Like every Slipknot album, it starts with a creepy intro that teases the mood of the album. ‘Insert Coin’ is full of weird noises, industrial sounds and disjointed tones. It has that 80’s horror movie vibe but even more menacing. Taylor whispers: ‘‘Today, upon this hill, I’m counting all the killers’’ and we go directly into their first single called ‘Unsainted’. This is the song that got me hooked on the album. The chorus is reminiscent of ‘All Hope Is Gone’ but the rest of the song has that ‘Iowa’ vibe that I’ve been looking for since ‘Vol 3: The Subliminal Verses’. Drummer Jay Weinberg is a true star on this song and, to be honest, on the whole album. His drumming is tight and creative: he shines when things get weird and, on this album, it happens quite often. ‘Birth of the Cruel’ is a good example of this weirdness. It’s a song like nothing they have done before. It sounds a lot like Korn, especially with the way that the verses are sung. However, the added percussions, scratching effects and screaming vocals are definitely Slipknot. ‘Nero Forte’ is probably my favorite track on ‘We Are Not Your Kind’. It has that intensity and dark energy that made me a Maggot in the first place. Taylor spits out verses that drools with anger and switches to a clean catchy chorus that brings a bipolarity to the song. The percussion segment is excellent and it feels like it was written with the live set in mind.

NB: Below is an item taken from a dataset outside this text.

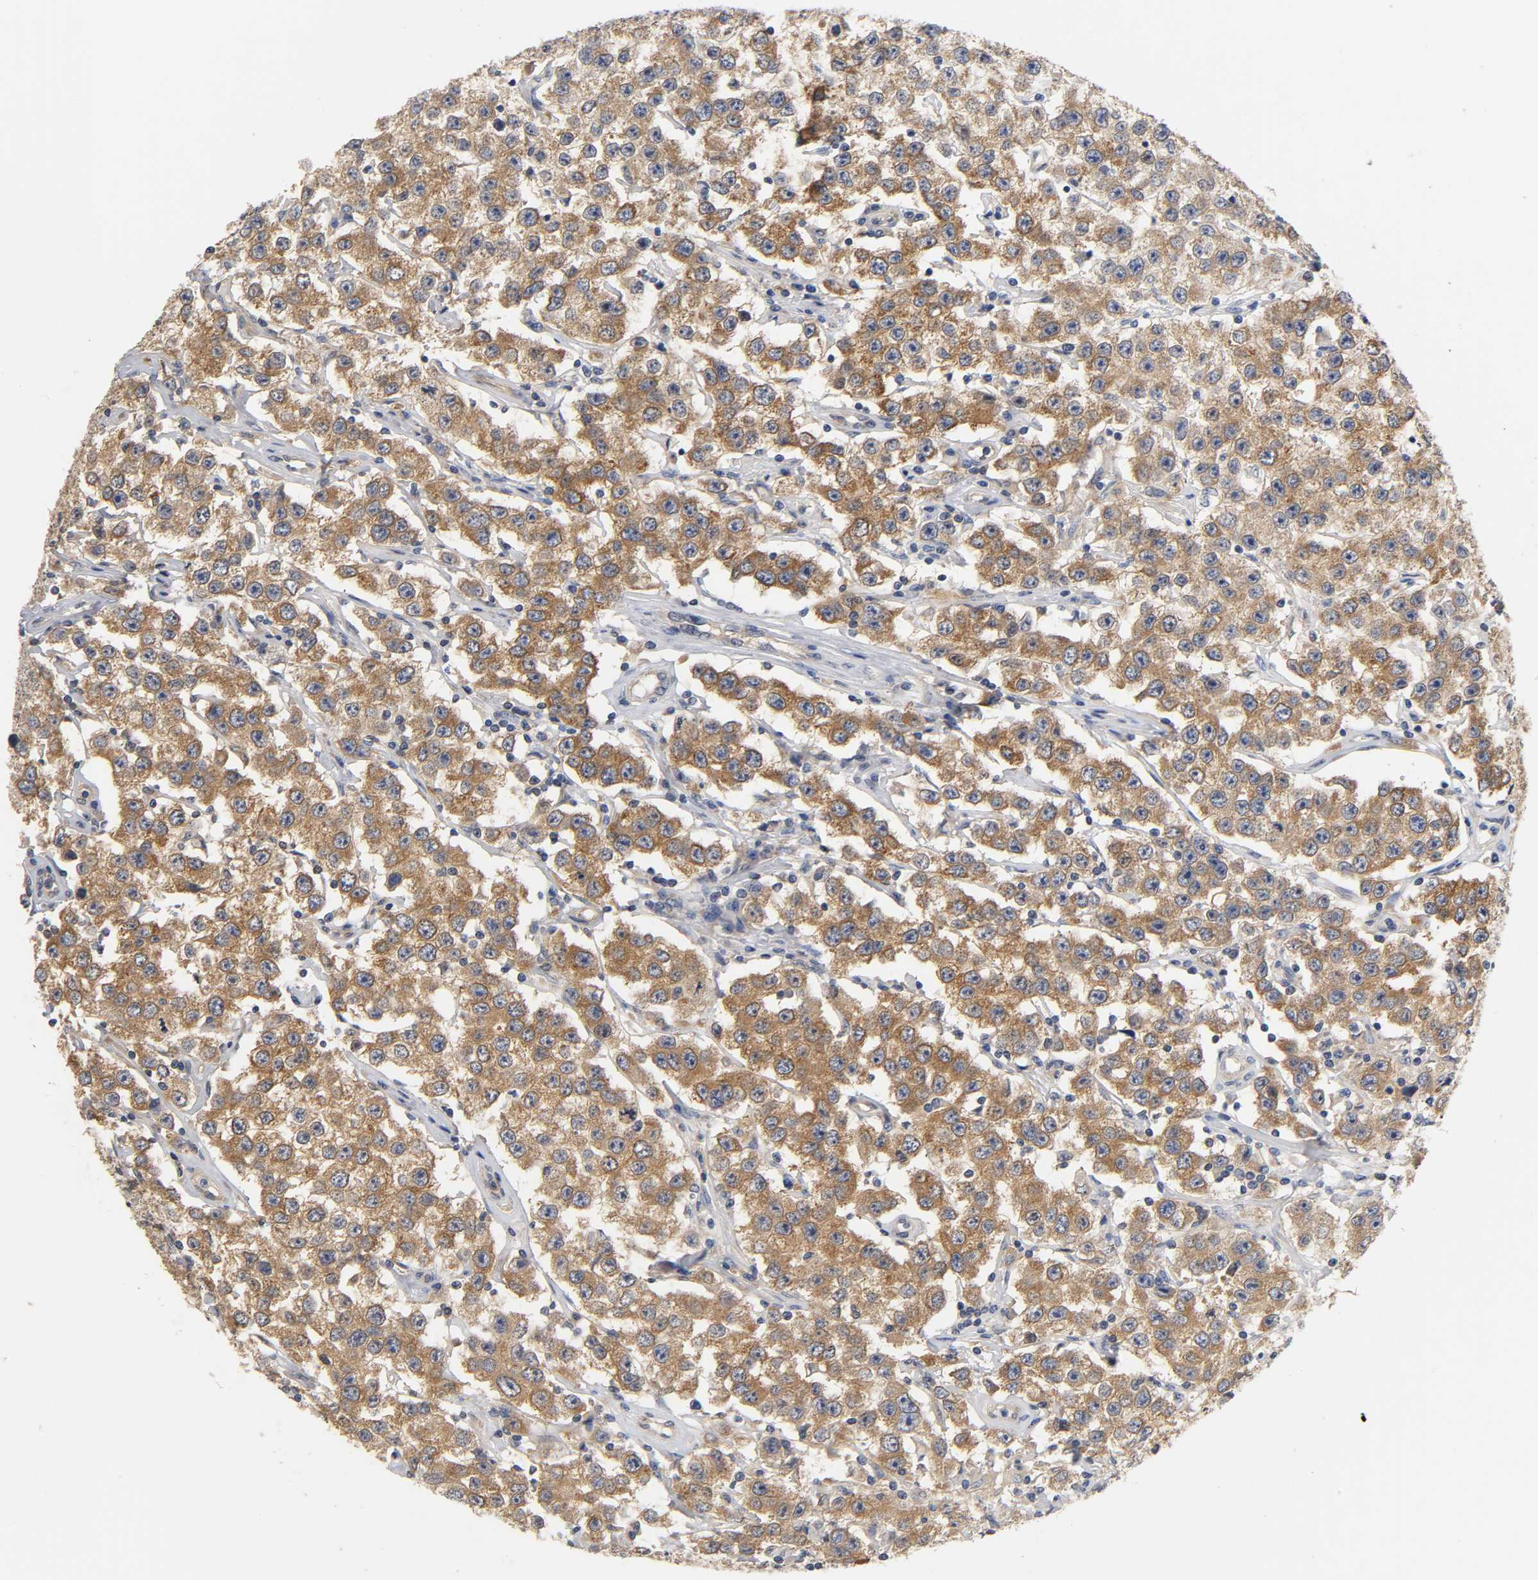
{"staining": {"intensity": "moderate", "quantity": ">75%", "location": "cytoplasmic/membranous"}, "tissue": "testis cancer", "cell_type": "Tumor cells", "image_type": "cancer", "snomed": [{"axis": "morphology", "description": "Seminoma, NOS"}, {"axis": "topography", "description": "Testis"}], "caption": "About >75% of tumor cells in human seminoma (testis) reveal moderate cytoplasmic/membranous protein positivity as visualized by brown immunohistochemical staining.", "gene": "FYN", "patient": {"sex": "male", "age": 52}}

The second part of the album is where things gets even weirder. ‘A Liar’s Funeral’ has almost a prog style to it: it starts out slow and builds to a climax that impressed the hell out of me. Taylor has never sounded so full of rage and despair as when he is screaming on ‘’Liar’’. Then comes ‘Red Flag’ and it’s the closest thing we’ll ever get to an ‘Iowa’ part two. ‘Spiders’ changes the vibe completely, featuring only clean vocals and a very pop-ish bass line. It shouldn’t work, but somehow it does. The keyboard is particularly good and brings back memory of the score to John Carpenter’s ‘Halloween’. The last three tracks close the album perfectly. Each is very different from the other and they all exploit a different skillset of the band. ‘Orphan’ is guitar oriented and the riffs are sublime; ‘Not Long for This World’ focuses on the vocals and sampling, then ‘Solway Firth’ brings out the serial killer vibe out of the band. Definitely, they know how to impose respect. Surprisingly the song ‘All Out Life’ is not included on the regular version of the album. It seems strange since it was used to promote the new album and you can even hear Taylor screams ‘We Are Not Your Kind’ at the end of it.
In conclusion, the album is full of subtleties, surprises and experimentation. It can be overwhelming at first but once you start figuring out where all the pieces go, you end up with one of Slipknot’s strongest release in years. It now sits on top of multiple countries chart and it’s well deserved.